Task goal
Answer these questions using the blog post below about the Social Security Administration baby name data:
(a) What fields does each line of the state files contain?
(b) Which Python module was used to read the file data into lists of lists?
(c) Which Tkinter object was used to select the state?

Given text
Search This Blog

Thursday, December 26, 2019

Social Security Administration Baby Name Database

Introduction

At this link, you can access the SSA's so-called Baby Name data broken down both nationally and by state.  Each file is a zip file.  When you unzip the State file, it gives you a text file named for each 2-letter state code.  These files use a comma separated values format and each line includes, the state (which seems to me to be redundant), the sex, the year, the name and number of births.  The national data files are broken down by year.  In each year's file, again formatted in CSV, it includes the name, the sex and the number of births.  I downloaded these files and decided I wanted to make a program that would show a graph for a given name, for a given locale over the years.  In the program, I used Python's CSV module to read the file data into lists of lists.  One thing is that CSV defaults every field to strings so you have to convert things to floats.

The UI

So the UI has been made with Tkinter.  It consists of an Entry for the name, a couple of radio selectors for sex, a OptionMenu for the state, a button to generate the graph and a bunch of labels.
I used an Entry for the name information.  For the sex, so as to reduce user entry errors, I used radio buttons.  Again, to ensure data validity in calls to subroutines, I used an OptionMenu object (usually called a dropdown).

Saved entries

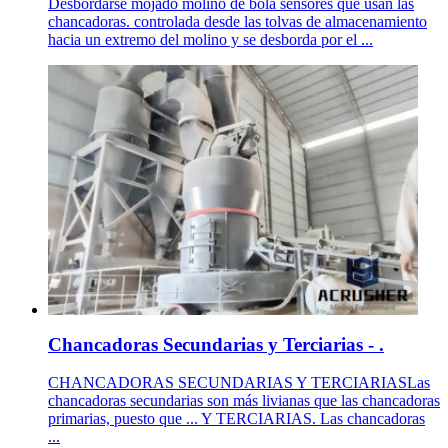
Desbordarse mojado molino de bola sensores que usan las
chancadoras. controlada desde las tolvas de almacenamiento
hacia un extremo del molino y se desborda por el ...
Chancadoras Secundarias y Terciarias - .
CHANCADORAS SECUNDARIAS Y TERCIARIASLas
chancadoras secundarias son más livianas que las chancadoras
primarias, puesto que ... Y TERCIARIAS. Las chancadoras
...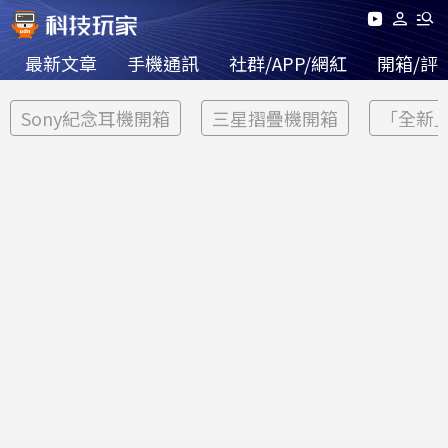
最新文章
手機通訊
社群/APP/網紅
開箱/評
Sony紀念耳機開箱
三星摺疊機開箱
「全新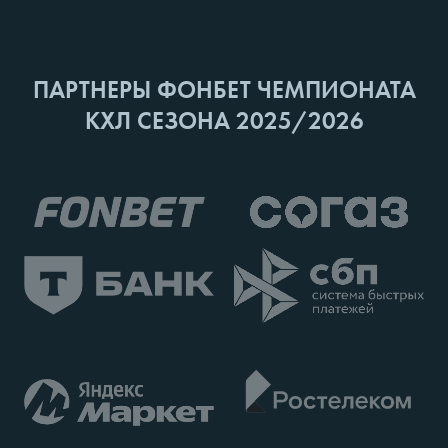
ПАРТНЕРЫ ФОНБЕТ ЧЕМПИОНАТА
КХЛ СЕЗОНА 2025/2026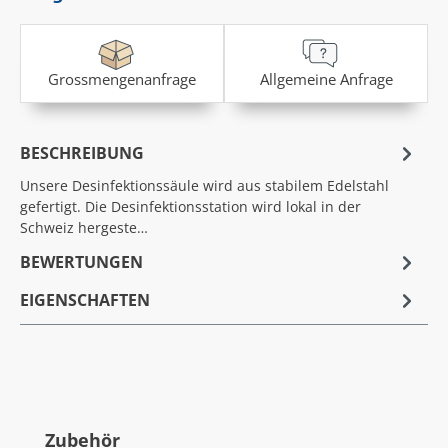
Grossmengenanfrage
Allgemeine Anfrage
BESCHREIBUNG
Unsere Desinfektionssäule wird aus stabilem Edelstahl
gefertigt. Die Desinfektionsstation wird lokal in der
Schweiz hergeste…
BEWERTUNGEN
EIGENSCHAFTEN
Produktgalerie überspringen
Zubehör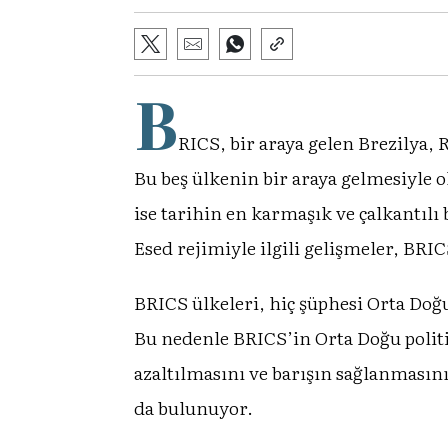
B
RICS, bir araya gelen Brezilya,
Bu beş ülkenin bir araya gelmesiyle o
ise tarihin en karmaşık ve çalkantılı 
Esed rejimiyle ilgili gelişmeler, BRI
BRICS ülkeleri, hiç şüphesi Orta Doğu
Bu nedenle BRICS’in Orta Doğu politi
azaltılmasını ve barışın sağlanmasını
da bulunuyor.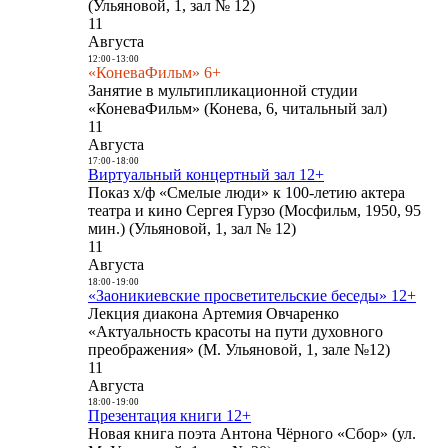
(Ульяновой, 1, зал № 12)
11
Августа
12:00
-
13:00
«КоневаФильм» 6+
Занятие в мультипликационной студии
«КоневаФильм» (Конева, 6, читальный зал)
11
Августа
17:00
-
18:00
Виртуальный концертный зал 12+
Показ х/ф «Смелые люди» к 100-летию актера
театра и кино Сергея Гурзо (Мосфильм, 1950, 95
мин.) (Ульяновой, 1, зал № 12)
11
Августа
18:00
-
19:00
«Заоникиевские просветительские беседы» 12+
Лекция диакона Артемия Овчаренко
«Актуальность красоты на пути духовного
преображения» (М. Ульяновой, 1, зале №12)
11
Августа
18:00
-
19:00
Презентация книги 12+
Новая книга поэта Антона Чёрного «Сбор» (ул.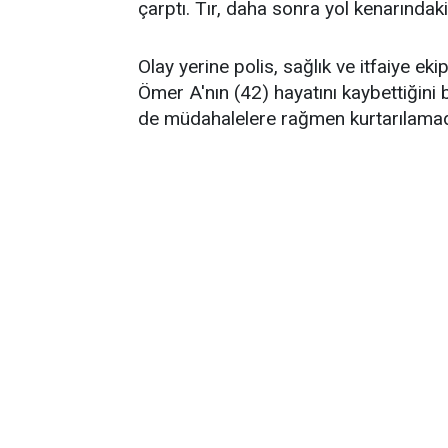
çarptı. Tır, daha sonra yol kenarındak
Olay yerine polis, sağlık ve itfaiye eki
Ömer A'nın (42) hayatını kaybettiğini b
de müdahalelere rağmen kurtarılamad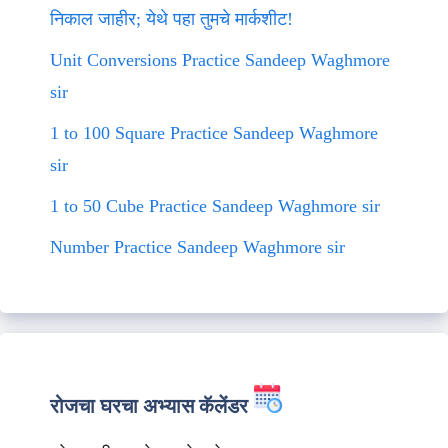
निकाल जाहीर; येथे पहा तुमचे मार्कशीट!
Unit Conversions Practice Sandeep Waghmore
sir
1 to 100 Square Practice Sandeep Waghmore
sir
1 to 50 Cube Practice Sandeep Waghmore sir
Number Practice Sandeep Waghmore sir
रोजचा घरचा अभ्यास कॅलेंडर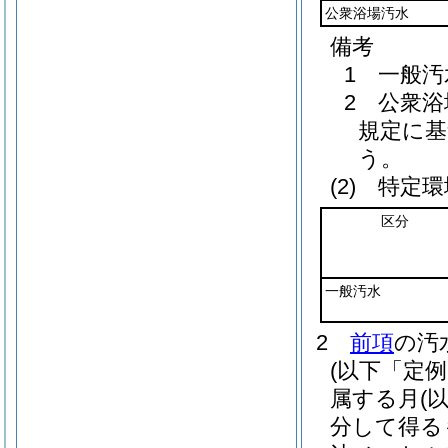
公衆浴場汚水
備考
1 一般
2 公衆
規定に
う。
(2)
特定環
区分
一般汚水
2
前項
の汚
(以下「定
属する月
(
分して得る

Output of the exercise
(a) The state, the sex, the year, the name and the number of births.
(b) Python's CSV module.
(c) An OptionMenu, usually called a dropdown.